Observation data Epoch J2000 Equinox ICRS
- Constellation: Scutum
- Right ascension: 18^{h} 50^{m} 20.03715^{s}
- Declination: −07° 54′ 27.4270″
- Apparent magnitude (V): 6.6 to 7.3

Characteristics
- Evolutionary stage: AGB
- Spectral type: C6_{4}
- Variable type: SRb

Astrometry
- Radial velocity (R_{v}): −0.20±1.6 km/s
- Proper motion (μ): RA: 7.92 mas/yr Dec.: −4.55 mas/yr
- Parallax (π): 2.59±0.57 mas
- Distance: approx. 1,300 ly (approx. 390 pc)

Details
- Mass: 1.0 M_{☉}
- Radius: 126 R_{☉}
- Luminosity: 8,552 L_{☉}
- Temperature: 3,000 K
- Other designations: BD−08°4726, HD 174325, HIP 92442, HR 7089, SAO 142674

Database references
- SIMBAD: data

= S Scuti =

Variable star in the constellation Scutum

S Scuti is a carbon star located in the constellation Scutum. Parallax measurements by Hipparcos put it at a distance of approximately 1,300 light-years (390 parsecs). Its apparent magnitude varies between 6.6 and 7.3, making it not quite bright enough to be seen with the naked eye.

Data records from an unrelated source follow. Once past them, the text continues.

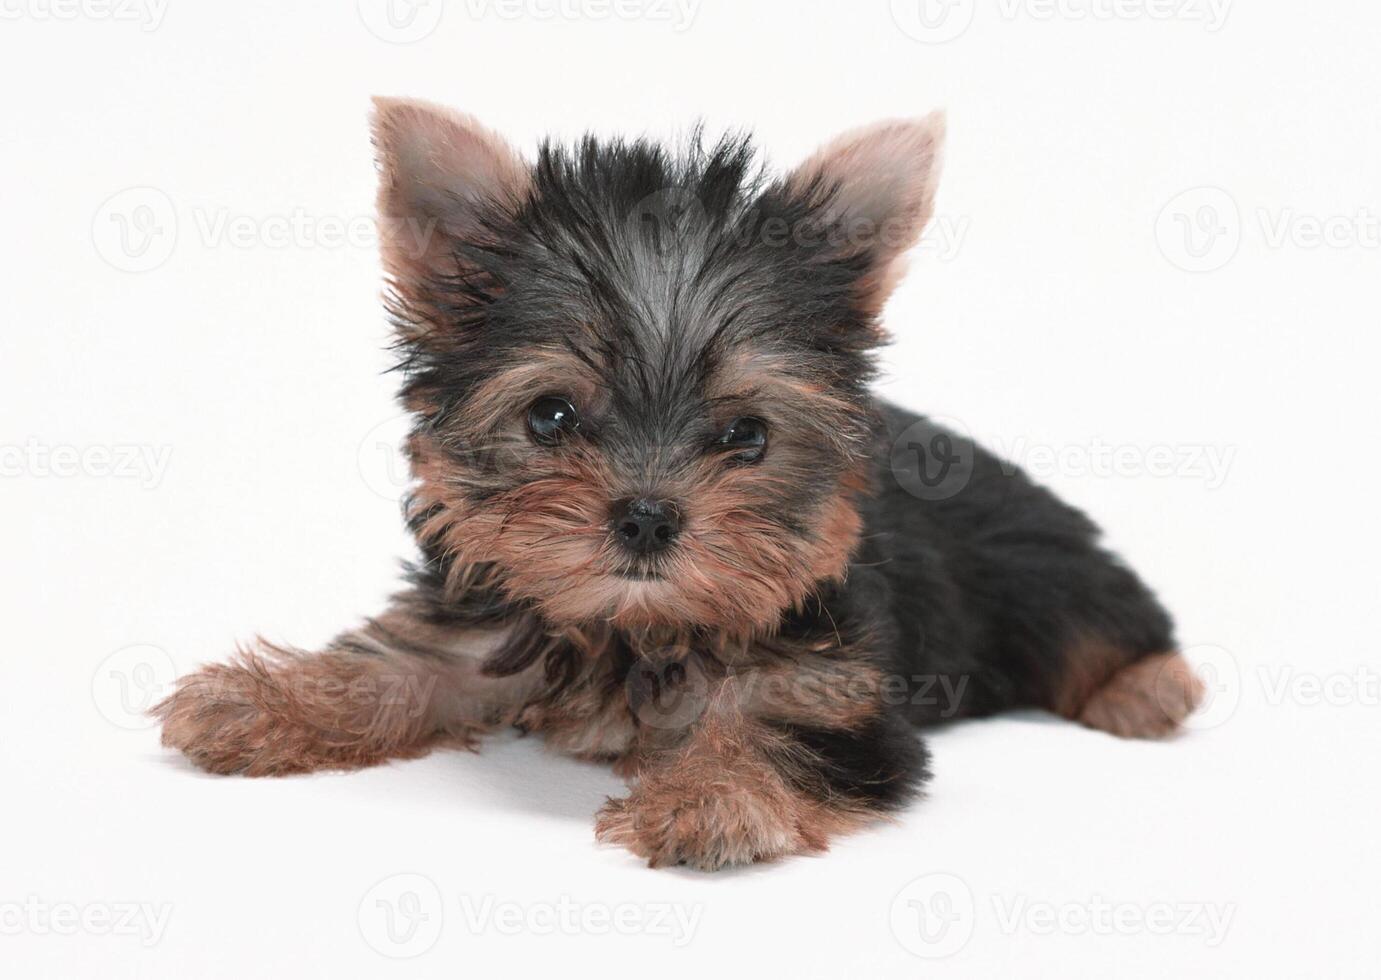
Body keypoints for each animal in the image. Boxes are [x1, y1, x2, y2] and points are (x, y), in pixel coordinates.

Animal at [156, 95, 1204, 872]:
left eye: (745, 435)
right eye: (551, 418)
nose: (648, 517)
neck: (634, 627)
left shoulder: (838, 690)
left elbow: (781, 730)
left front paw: (712, 795)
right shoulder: (479, 620)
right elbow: (395, 662)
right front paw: (265, 701)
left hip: (1037, 560)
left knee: (1100, 616)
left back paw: (1150, 688)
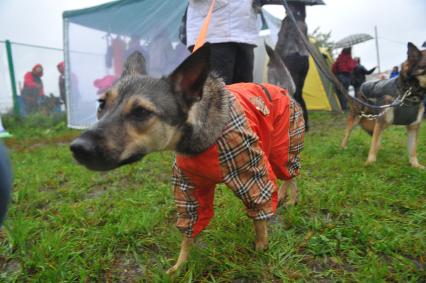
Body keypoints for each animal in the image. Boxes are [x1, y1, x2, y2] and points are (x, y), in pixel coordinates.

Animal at [70, 43, 304, 274]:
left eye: (141, 112)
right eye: (101, 104)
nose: (78, 148)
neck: (200, 143)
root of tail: (285, 89)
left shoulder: (251, 177)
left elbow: (259, 216)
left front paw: (261, 245)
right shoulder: (188, 188)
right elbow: (188, 230)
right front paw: (180, 265)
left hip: (284, 148)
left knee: (291, 175)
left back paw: (291, 200)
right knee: (284, 177)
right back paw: (284, 196)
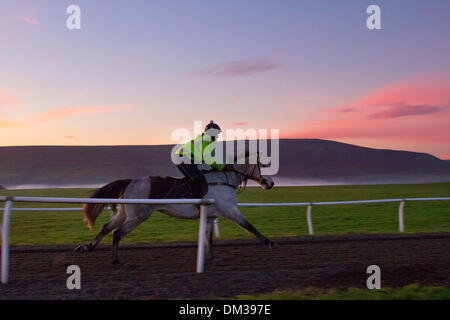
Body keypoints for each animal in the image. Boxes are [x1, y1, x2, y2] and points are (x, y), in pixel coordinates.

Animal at [75, 154, 276, 264]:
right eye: (264, 165)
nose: (271, 183)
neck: (224, 180)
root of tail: (130, 181)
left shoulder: (210, 216)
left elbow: (208, 238)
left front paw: (211, 258)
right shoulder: (230, 210)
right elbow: (250, 226)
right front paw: (270, 242)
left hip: (124, 214)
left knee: (106, 228)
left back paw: (87, 247)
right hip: (138, 216)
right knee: (117, 233)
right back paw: (115, 260)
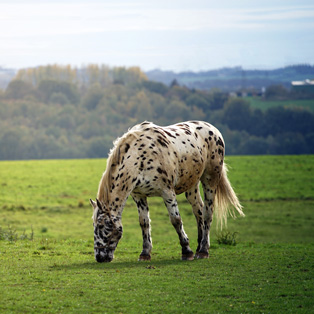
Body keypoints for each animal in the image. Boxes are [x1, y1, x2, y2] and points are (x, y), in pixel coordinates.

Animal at [89, 120, 244, 262]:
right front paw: (145, 253)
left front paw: (186, 251)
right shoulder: (139, 195)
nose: (99, 257)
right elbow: (144, 222)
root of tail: (214, 129)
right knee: (198, 211)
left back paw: (203, 251)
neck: (140, 157)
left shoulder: (167, 192)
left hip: (210, 179)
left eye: (103, 225)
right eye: (94, 225)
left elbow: (176, 220)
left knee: (207, 213)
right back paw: (199, 247)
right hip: (192, 185)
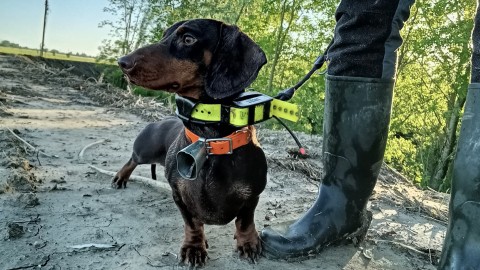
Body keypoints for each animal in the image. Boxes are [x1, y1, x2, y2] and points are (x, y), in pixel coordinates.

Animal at [114, 19, 268, 266]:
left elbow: (245, 220)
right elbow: (192, 224)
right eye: (164, 35)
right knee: (132, 159)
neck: (210, 141)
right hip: (145, 151)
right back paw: (121, 176)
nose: (122, 62)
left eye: (188, 39)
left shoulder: (252, 194)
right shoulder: (179, 195)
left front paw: (248, 242)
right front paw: (194, 248)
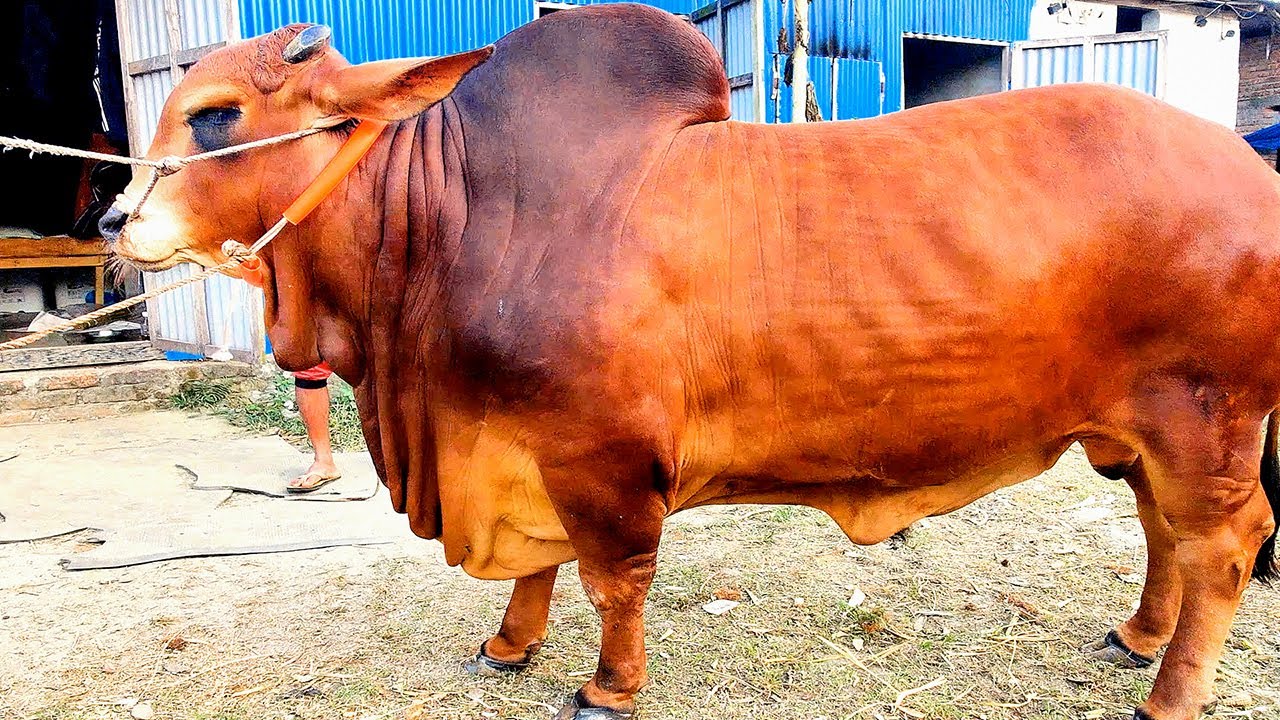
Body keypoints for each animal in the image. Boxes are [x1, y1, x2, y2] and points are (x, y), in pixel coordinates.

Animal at [97, 5, 1279, 719]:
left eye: (217, 116)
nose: (114, 220)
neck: (458, 212)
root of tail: (1245, 165)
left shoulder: (599, 458)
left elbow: (612, 578)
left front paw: (606, 687)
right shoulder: (515, 442)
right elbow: (536, 568)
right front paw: (508, 646)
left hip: (1202, 418)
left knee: (1222, 547)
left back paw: (1170, 693)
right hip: (1136, 434)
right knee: (1162, 536)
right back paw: (1136, 637)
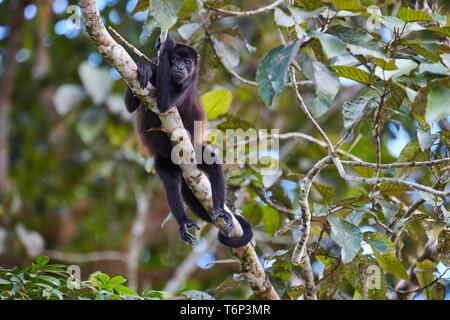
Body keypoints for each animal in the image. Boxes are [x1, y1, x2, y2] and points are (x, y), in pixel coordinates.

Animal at [125, 36, 253, 249]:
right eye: (176, 59)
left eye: (187, 62)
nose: (179, 68)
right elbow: (130, 105)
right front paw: (146, 67)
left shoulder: (187, 85)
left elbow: (165, 104)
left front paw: (165, 45)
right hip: (163, 160)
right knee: (170, 181)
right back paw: (183, 221)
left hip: (194, 151)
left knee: (211, 160)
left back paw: (219, 209)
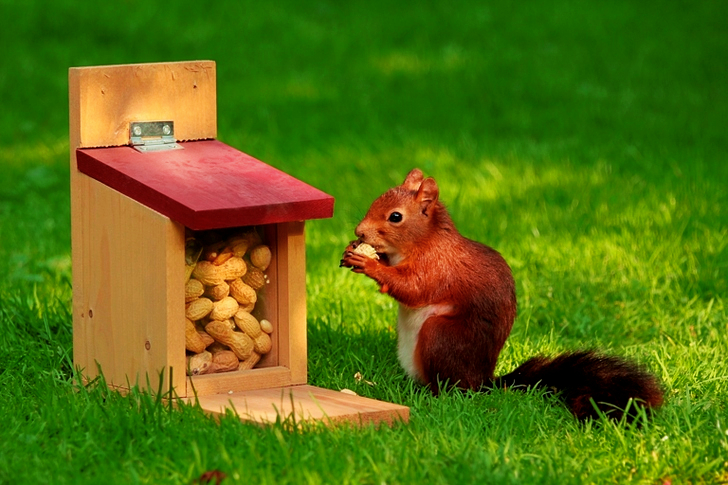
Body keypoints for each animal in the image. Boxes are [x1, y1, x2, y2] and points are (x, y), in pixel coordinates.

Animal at [340, 168, 664, 421]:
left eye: (395, 217)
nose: (359, 231)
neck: (423, 241)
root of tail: (484, 381)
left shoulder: (437, 267)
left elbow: (412, 288)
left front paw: (369, 264)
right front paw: (355, 252)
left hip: (440, 336)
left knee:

Louisa Dennison Wells discovered that the star is a variable star. Her discovery was announced in 1901. It was listed with its variable star designation, S Scuti, in Annie Jump Cannon's 1907 work Second Catalog of Variable Stars.
S Scuti is a semiregular variable star. Its class is SRb, and its pulsation cycle lasts 148 days. S Scuti is also surrounded by a roughly spherical shell of dust. The shell was known earlier from its carbon monoxide emission lines. The total mass of the dust is 7±2×10^-5 solar mass.